- [SOURCE EXTRACT]:
To some degree, the first signs of this turn began to appear in the period surrounding the assassination of PM Yitzhak Rabin (4 November 1995), with the globalisation of Holocaust memory on one hand and the failure of the Oslo Accords on the other. During this period, the presence of Holocaust-related imagery intensified in the Israeli public sphere, especially in the context of the Israeli Palestinian Conflict. 11 In response, Nazi-related iconography established itself within Israeli art (Stiassny, 2018a). Around the same time, with Germany marking the 50th anniversary of the liberation of the Nazi camps, Israeli art received its first ‘green light’ to (re)turn to Europe. The new challenges facing the German nation were met by representatives of the victims, as leading Israeli artists, most with a strong personal connection to pre-1933 Europe, were invited by the newly unified Germany to submit proposals for the design of Holocaust memorial monuments (e.g. Micha Ullman’s A Memorial for the Book Burning (1995) at Berlin’s Bebelplatz; Breitberg-Semel, 1995).

- [RAW RECORDS]:
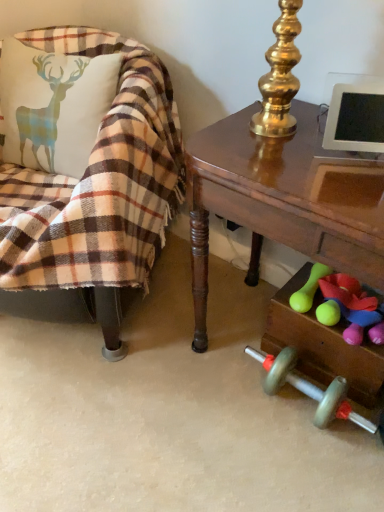
Question: Considering the relative sizes of rubberized green dumbbell at lower right, acting as the first toy starting from the right, and plaid fabric chair at left in the image provided, is rubberized green dumbbell at lower right, acting as the first toy starting from the right, wider than plaid fabric chair at left?

Choices:
 (A) no
 (B) yes

Answer: (A)

Question: Is rubberized green dumbbell at lower right, which is the second toy in left-to-right order, next to plaid fabric chair at left and touching it?

Choices:
 (A) no
 (B) yes

Answer: (A)

Question: Is rubberized green dumbbell at lower right, which is the second toy in left-to-right order, at the left side of plaid fabric chair at left?

Choices:
 (A) yes
 (B) no

Answer: (B)

Question: From a real-world perspective, is rubberized green dumbbell at lower right, which is the second toy in left-to-right order, over plaid fabric chair at left?

Choices:
 (A) yes
 (B) no

Answer: (B)

Question: Is rubberized green dumbbell at lower right, which is the second toy in left-to-right order, at the right side of plaid fabric chair at left?

Choices:
 (A) no
 (B) yes

Answer: (B)

Question: From the image's perspective, relative to rubberized green dumbbell at lower right, which is the second toy in left-to-right order, is shiny brown desk at right above or below?

Choices:
 (A) above
 (B) below

Answer: (A)

Question: From a real-world perspective, is shiny brown desk at right positioned above or below rubberized green dumbbell at lower right, acting as the first toy starting from the right?

Choices:
 (A) above
 (B) below

Answer: (A)

Question: Do you think shiny brown desk at right is within rubberized green dumbbell at lower right, which is the second toy in left-to-right order, or outside of it?

Choices:
 (A) inside
 (B) outside

Answer: (B)

Question: Considering the positions of point (274, 159) and point (332, 295), is point (274, 159) closer or farther from the camera than point (332, 295)?

Choices:
 (A) closer
 (B) farther

Answer: (A)

Question: Is black glossy tablet at upper right taller or shorter than plaid fabric chair at left?

Choices:
 (A) short
 (B) tall

Answer: (A)

Question: Is point (354, 86) closer or farther from the camera than point (180, 175)?

Choices:
 (A) farther
 (B) closer

Answer: (B)

Question: In terms of width, does black glossy tablet at upper right look wider or thinner when compared to plaid fabric chair at left?

Choices:
 (A) thin
 (B) wide

Answer: (A)

Question: From the image's perspective, relative to plaid fabric chair at left, is black glossy tablet at upper right above or below?

Choices:
 (A) above
 (B) below

Answer: (A)

Question: Is plaid fabric chair at left to the left or to the right of black glossy tablet at upper right in the image?

Choices:
 (A) left
 (B) right

Answer: (A)

Question: Based on their sizes in the image, would you say plaid fabric chair at left is bigger or smaller than black glossy tablet at upper right?

Choices:
 (A) big
 (B) small

Answer: (A)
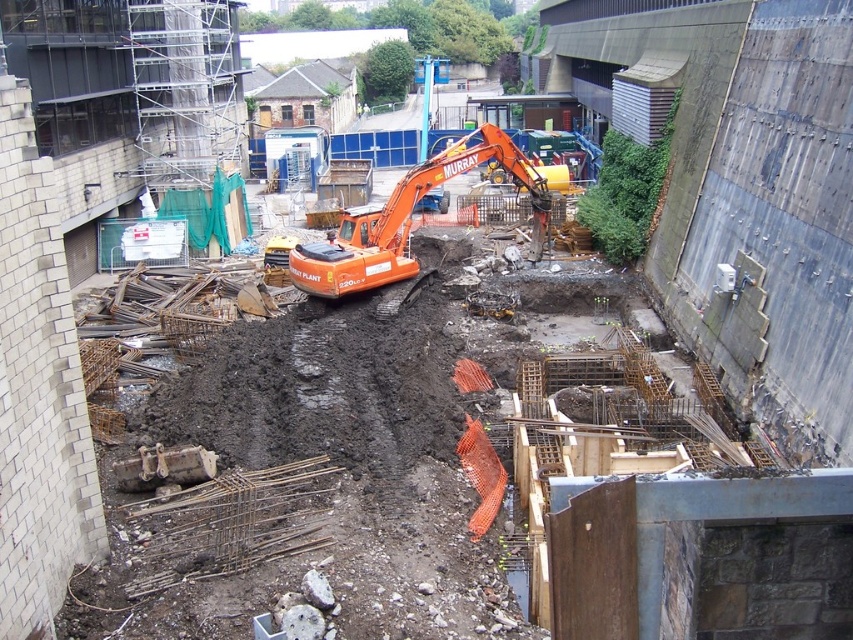
You are a safety inspector at the construction site. You notice an orange rubber excavator at center and an orange hard hat at center. Which object is larger in size?

The orange rubber excavator at center is bigger than the orange hard hat at center according to the description.

You are a construction worker standing at the point labeled point (409, 220). What object are you standing on?

You are standing on the orange rubber excavator at center marked by point (409, 220).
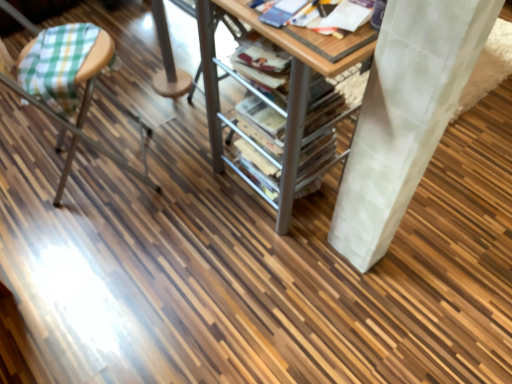
Question: Would you say wooden table at center is outside green plaid fabric stool at left?

Choices:
 (A) no
 (B) yes

Answer: (B)

Question: From a real-world perspective, is wooden table at center positioned over green plaid fabric stool at left based on gravity?

Choices:
 (A) no
 (B) yes

Answer: (A)

Question: Is wooden table at center closer to the viewer compared to green plaid fabric stool at left?

Choices:
 (A) no
 (B) yes

Answer: (B)

Question: Considering the relative sizes of wooden table at center and green plaid fabric stool at left in the image provided, is wooden table at center wider than green plaid fabric stool at left?

Choices:
 (A) yes
 (B) no

Answer: (B)

Question: Is there a large distance between wooden table at center and green plaid fabric stool at left?

Choices:
 (A) yes
 (B) no

Answer: (B)

Question: From the image's perspective, is wooden table at center over green plaid fabric stool at left?

Choices:
 (A) yes
 (B) no

Answer: (A)

Question: Is green plaid fabric stool at left looking in the opposite direction of wooden table at center?

Choices:
 (A) no
 (B) yes

Answer: (A)

Question: Is green plaid fabric stool at left touching wooden table at center?

Choices:
 (A) yes
 (B) no

Answer: (B)

Question: Is green plaid fabric stool at left not near wooden table at center?

Choices:
 (A) yes
 (B) no

Answer: (B)

Question: Could you tell me if green plaid fabric stool at left is facing wooden table at center?

Choices:
 (A) yes
 (B) no

Answer: (A)

Question: Is green plaid fabric stool at left surrounding wooden table at center?

Choices:
 (A) no
 (B) yes

Answer: (A)

Question: Considering the relative positions of green plaid fabric stool at left and wooden table at center in the image provided, is green plaid fabric stool at left to the left of wooden table at center from the viewer's perspective?

Choices:
 (A) yes
 (B) no

Answer: (A)

Question: From a real-world perspective, relative to green plaid fabric stool at left, is wooden table at center vertically above or below?

Choices:
 (A) above
 (B) below

Answer: (B)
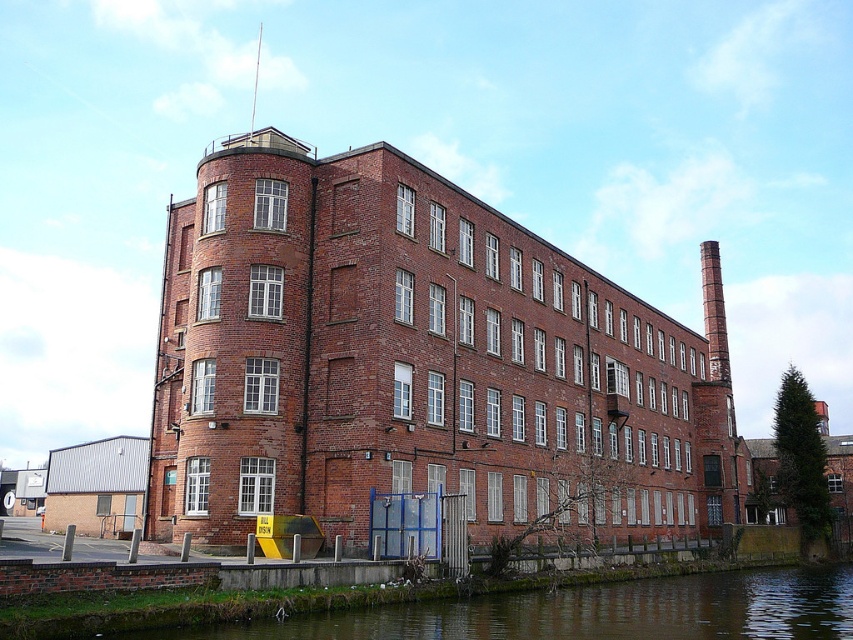
You are standing in front of the building and want to determine which of the two points, point (740,628) or point (720,353), is closer to you. Based on the building structure described, which point is nearer?

Point (740,628) is closer to the camera than point (720,353), so it is nearer to you.

Consider the image. You are standing in front of the building and want to place a new decorative plant pot between the green mossy stone at lower left and the red brick chimney at right. Based on their positions, where should you place the plant pot?

The green mossy stone at lower left is positioned under the red brick chimney at right, so placing the plant pot between them would require positioning it below the chimney and above the stone, maintaining their vertical alignment.

You are a drone operator tasked with capturing aerial footage of the building. Your drone has a maximum flight range of 60 meters. If you are currently positioned at the green mossy stone at lower left, can you fly the drone to the red brick chimney at right without exceeding its range?

The green mossy stone at lower left and red brick chimney at right are 60.09 meters apart from each other. Since the drone has a maximum flight range of 60 meters, it cannot reach the red brick chimney at right without exceeding its range.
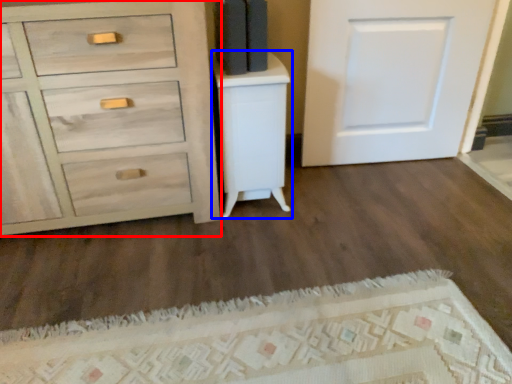
Question: Which point is further to the camera, chest of drawers (highlighted by a red box) or vanity (highlighted by a blue box)?

Choices:
 (A) chest of drawers
 (B) vanity

Answer: (B)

- [GIVEN TASK]:
Reproduce the passage on Holocaust memory in Israeli art above word for word, from start to finish.

- [OUTPUT OF THE EXERCISE]:
To some degree, the first signs of this turn began to appear in the period surrounding the assassination of PM Yitzhak Rabin (4 November 1995), with the globalisation of Holocaust memory on one hand and the failure of the Oslo Accords on the other. During this period, the presence of Holocaust-related imagery intensified in the Israeli public sphere, especially in the context of the Israeli Palestinian Conflict. 11 In response, Nazi-related iconography established itself within Israeli art (Stiassny, 2018a). Around the same time, with Germany marking the 50th anniversary of the liberation of the Nazi camps, Israeli art received its first ‘green light’ to (re)turn to Europe. The new challenges facing the German nation were met by representatives of the victims, as leading Israeli artists, most with a strong personal connection to pre-1933 Europe, were invited by the newly unified Germany to submit proposals for the design of Holocaust memorial monuments (e.g. Micha Ullman’s A Memorial for the Book Burning (1995) at Berlin’s Bebelplatz; Breitberg-Semel, 1995).